Copy out every item below word for word, leaving out the pictures.
(DATA FOR THIS EXERCISE Opens)
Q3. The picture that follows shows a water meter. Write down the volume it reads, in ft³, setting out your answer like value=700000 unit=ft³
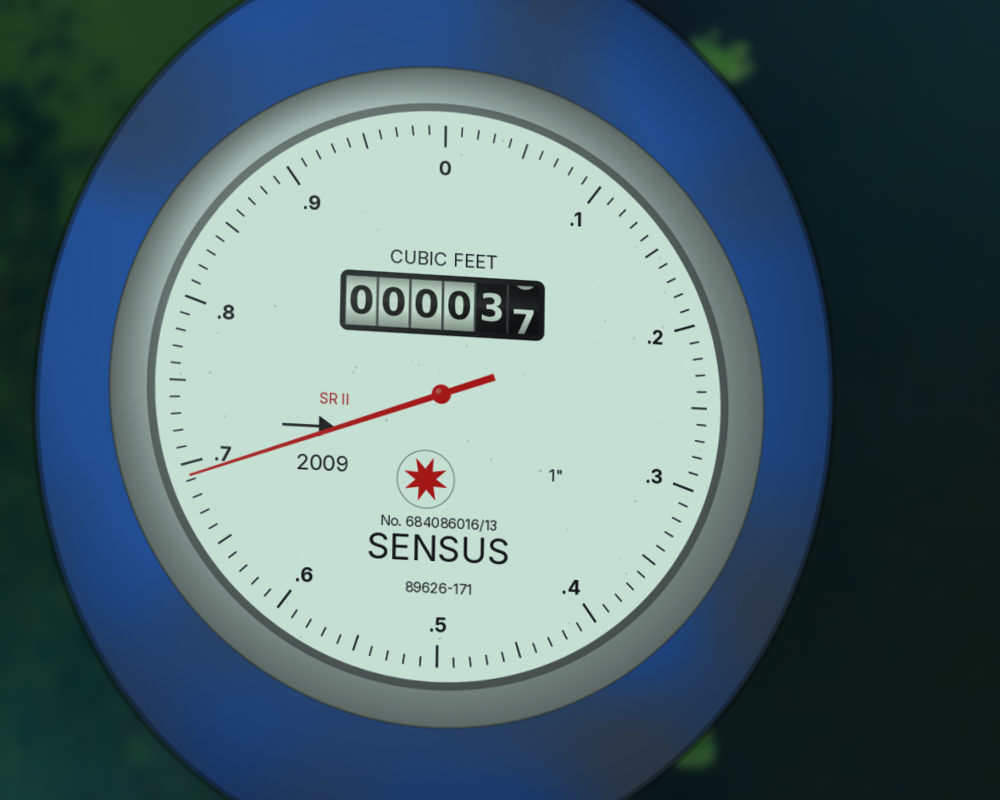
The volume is value=36.69 unit=ft³
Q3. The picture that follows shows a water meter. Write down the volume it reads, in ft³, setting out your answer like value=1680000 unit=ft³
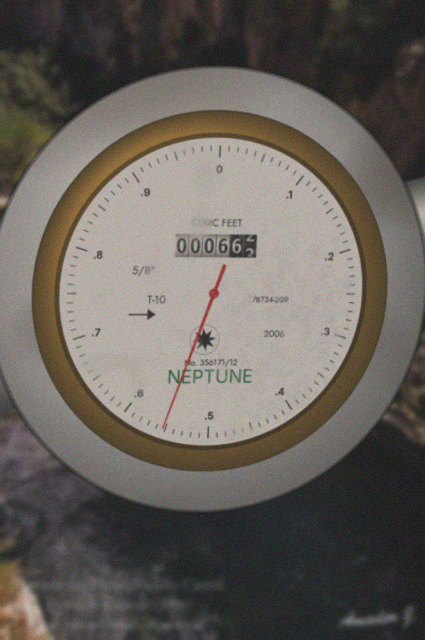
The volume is value=662.55 unit=ft³
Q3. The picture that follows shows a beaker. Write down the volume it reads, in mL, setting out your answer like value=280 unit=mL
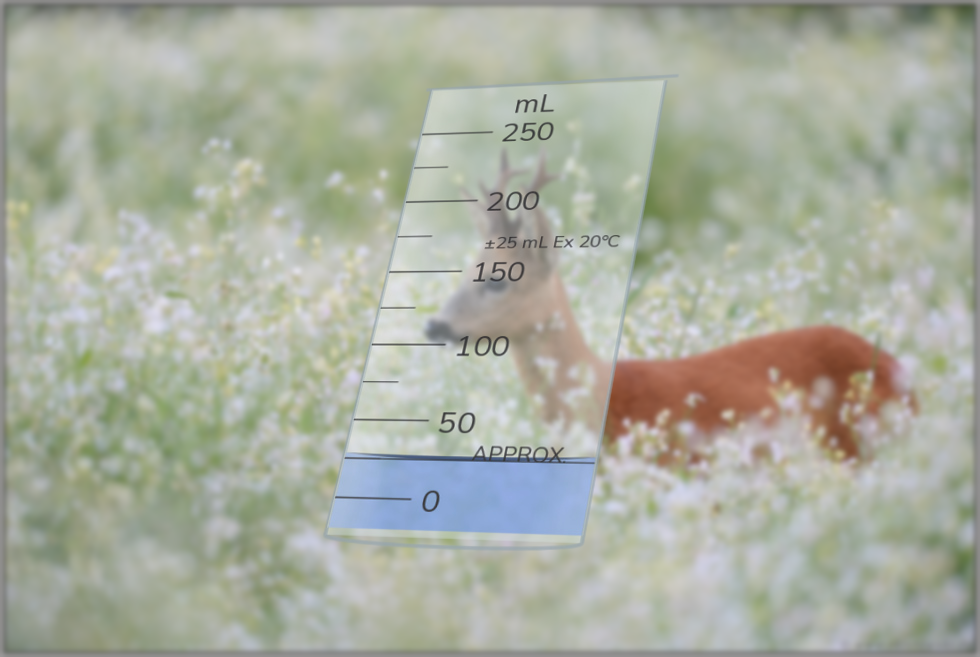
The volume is value=25 unit=mL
(DATA FOR THIS EXERCISE Closes)
TASK RESPONSE:
Q3. The picture that follows shows a water meter. Write down the volume it reads, in ft³, setting out your answer like value=700000 unit=ft³
The volume is value=36.69 unit=ft³
Q3. The picture that follows shows a water meter. Write down the volume it reads, in ft³, setting out your answer like value=1680000 unit=ft³
The volume is value=662.55 unit=ft³
Q3. The picture that follows shows a beaker. Write down the volume it reads, in mL, setting out your answer like value=280 unit=mL
The volume is value=25 unit=mL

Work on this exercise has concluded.